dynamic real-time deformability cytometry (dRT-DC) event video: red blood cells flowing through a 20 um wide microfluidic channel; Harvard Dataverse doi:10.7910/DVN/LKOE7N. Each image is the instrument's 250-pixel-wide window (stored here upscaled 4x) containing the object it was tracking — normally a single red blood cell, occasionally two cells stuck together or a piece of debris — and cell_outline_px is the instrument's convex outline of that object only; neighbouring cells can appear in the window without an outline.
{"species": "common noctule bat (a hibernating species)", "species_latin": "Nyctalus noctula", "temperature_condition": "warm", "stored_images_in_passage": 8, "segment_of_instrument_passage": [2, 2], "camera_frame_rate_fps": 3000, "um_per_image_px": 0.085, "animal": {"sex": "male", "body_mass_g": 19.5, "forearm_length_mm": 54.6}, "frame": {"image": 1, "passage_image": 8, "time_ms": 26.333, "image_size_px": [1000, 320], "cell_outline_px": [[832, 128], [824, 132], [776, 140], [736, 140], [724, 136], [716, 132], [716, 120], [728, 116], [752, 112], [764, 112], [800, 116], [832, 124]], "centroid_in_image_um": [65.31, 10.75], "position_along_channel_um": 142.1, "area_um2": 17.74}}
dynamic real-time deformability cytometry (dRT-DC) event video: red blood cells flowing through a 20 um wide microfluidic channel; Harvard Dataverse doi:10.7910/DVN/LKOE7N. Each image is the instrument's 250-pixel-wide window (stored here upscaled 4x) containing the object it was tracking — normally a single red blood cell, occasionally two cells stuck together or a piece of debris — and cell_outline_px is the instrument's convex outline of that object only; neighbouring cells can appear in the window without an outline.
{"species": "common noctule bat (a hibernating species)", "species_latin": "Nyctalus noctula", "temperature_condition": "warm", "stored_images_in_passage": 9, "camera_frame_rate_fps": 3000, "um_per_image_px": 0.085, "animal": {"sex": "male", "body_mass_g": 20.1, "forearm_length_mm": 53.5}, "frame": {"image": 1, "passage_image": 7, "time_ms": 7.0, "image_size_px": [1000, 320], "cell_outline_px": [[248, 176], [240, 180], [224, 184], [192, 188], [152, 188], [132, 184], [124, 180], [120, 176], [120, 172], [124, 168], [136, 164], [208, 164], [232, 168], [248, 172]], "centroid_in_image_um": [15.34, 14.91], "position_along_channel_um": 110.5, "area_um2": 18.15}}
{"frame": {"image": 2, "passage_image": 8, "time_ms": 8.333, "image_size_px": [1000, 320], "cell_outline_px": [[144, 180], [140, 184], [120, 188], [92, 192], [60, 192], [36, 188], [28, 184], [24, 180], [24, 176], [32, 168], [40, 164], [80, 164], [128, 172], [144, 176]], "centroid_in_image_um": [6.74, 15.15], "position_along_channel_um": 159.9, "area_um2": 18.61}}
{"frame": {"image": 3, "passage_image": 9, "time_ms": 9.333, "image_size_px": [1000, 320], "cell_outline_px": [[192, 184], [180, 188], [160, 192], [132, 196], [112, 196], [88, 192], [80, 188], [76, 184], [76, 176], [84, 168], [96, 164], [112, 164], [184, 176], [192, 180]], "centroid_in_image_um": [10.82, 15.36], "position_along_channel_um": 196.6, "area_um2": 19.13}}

━━━━━━━━

Repeat the material above exactly.

dynamic real-time deformability cytometry (dRT-DC) event video: red blood cells flowing through a 20 um wide microfluidic channel; Harvard Dataverse doi:10.7910/DVN/LKOE7N. Each image is the instrument's 250-pixel-wide window (stored here upscaled 4x) containing the object it was tracking — normally a single red blood cell, occasionally two cells stuck together or a piece of debris — and cell_outline_px is the instrument's convex outline of that object only; neighbouring cells can appear in the window without an outline.
{"species": "common noctule bat (a hibernating species)", "species_latin": "Nyctalus noctula", "temperature_condition": "warm", "stored_images_in_passage": 8, "segment_of_instrument_passage": [2, 2], "camera_frame_rate_fps": 3000, "um_per_image_px": 0.085, "animal": {"sex": "male", "body_mass_g": 19.5, "forearm_length_mm": 54.6}, "frame": {"image": 1, "passage_image": 8, "time_ms": 26.333, "image_size_px": [1000, 320], "cell_outline_px": [[832, 128], [824, 132], [776, 140], [736, 140], [724, 136], [716, 132], [716, 120], [728, 116], [752, 112], [764, 112], [800, 116], [832, 124]], "centroid_in_image_um": [65.31, 10.75], "position_along_channel_um": 142.1, "area_um2": 17.74}}
dynamic real-time deformability cytometry (dRT-DC) event video: red blood cells flowing through a 20 um wide microfluidic channel; Harvard Dataverse doi:10.7910/DVN/LKOE7N. Each image is the instrument's 250-pixel-wide window (stored here upscaled 4x) containing the object it was tracking — normally a single red blood cell, occasionally two cells stuck together or a piece of debris — and cell_outline_px is the instrument's convex outline of that object only; neighbouring cells can appear in the window without an outline.
{"species": "common noctule bat (a hibernating species)", "species_latin": "Nyctalus noctula", "temperature_condition": "warm", "stored_images_in_passage": 9, "camera_frame_rate_fps": 3000, "um_per_image_px": 0.085, "animal": {"sex": "male", "body_mass_g": 20.1, "forearm_length_mm": 53.5}, "frame": {"image": 1, "passage_image": 7, "time_ms": 7.0, "image_size_px": [1000, 320], "cell_outline_px": [[248, 176], [240, 180], [224, 184], [192, 188], [152, 188], [132, 184], [124, 180], [120, 176], [120, 172], [124, 168], [136, 164], [208, 164], [232, 168], [248, 172]], "centroid_in_image_um": [15.34, 14.91], "position_along_channel_um": 110.5, "area_um2": 18.15}}
{"frame": {"image": 2, "passage_image": 8, "time_ms": 8.333, "image_size_px": [1000, 320], "cell_outline_px": [[144, 180], [140, 184], [120, 188], [92, 192], [60, 192], [36, 188], [28, 184], [24, 180], [24, 176], [32, 168], [40, 164], [80, 164], [128, 172], [144, 176]], "centroid_in_image_um": [6.74, 15.15], "position_along_channel_um": 159.9, "area_um2": 18.61}}
{"frame": {"image": 3, "passage_image": 9, "time_ms": 9.333, "image_size_px": [1000, 320], "cell_outline_px": [[192, 184], [180, 188], [160, 192], [132, 196], [112, 196], [88, 192], [80, 188], [76, 184], [76, 176], [84, 168], [96, 164], [112, 164], [184, 176], [192, 180]], "centroid_in_image_um": [10.82, 15.36], "position_along_channel_um": 196.6, "area_um2": 19.13}}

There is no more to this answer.